Every entry should be duplicated verbatim, and no picture may appear in the copy.

[Saved data entries]
>>>>>

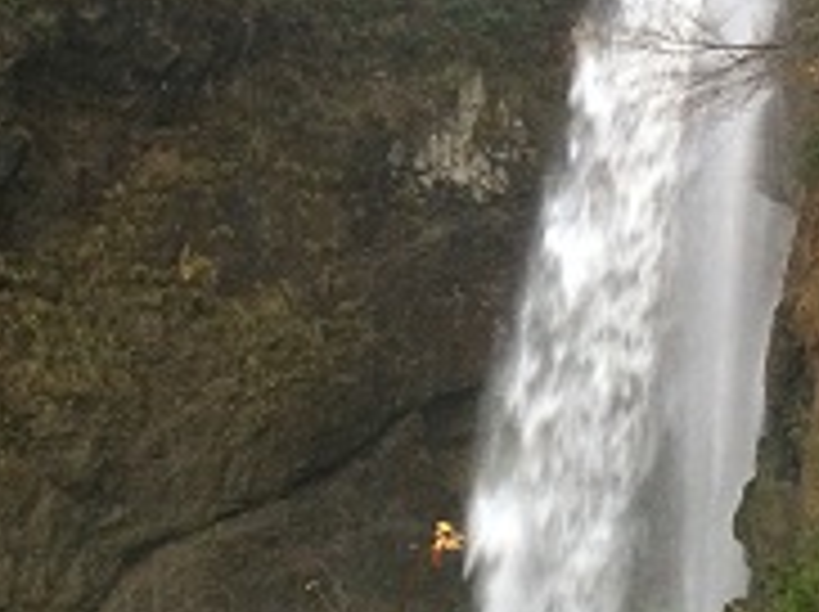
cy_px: 169
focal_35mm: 73
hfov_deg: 26.7
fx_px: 1725
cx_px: 338
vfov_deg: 20.0
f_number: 2.2
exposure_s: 1/30
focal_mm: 4.15
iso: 250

<<<<<

ANSWER FOR THE TASK:
cy_px: 169
focal_35mm: 73
hfov_deg: 26.7
fx_px: 1725
cx_px: 338
vfov_deg: 20.0
f_number: 2.2
exposure_s: 1/30
focal_mm: 4.15
iso: 250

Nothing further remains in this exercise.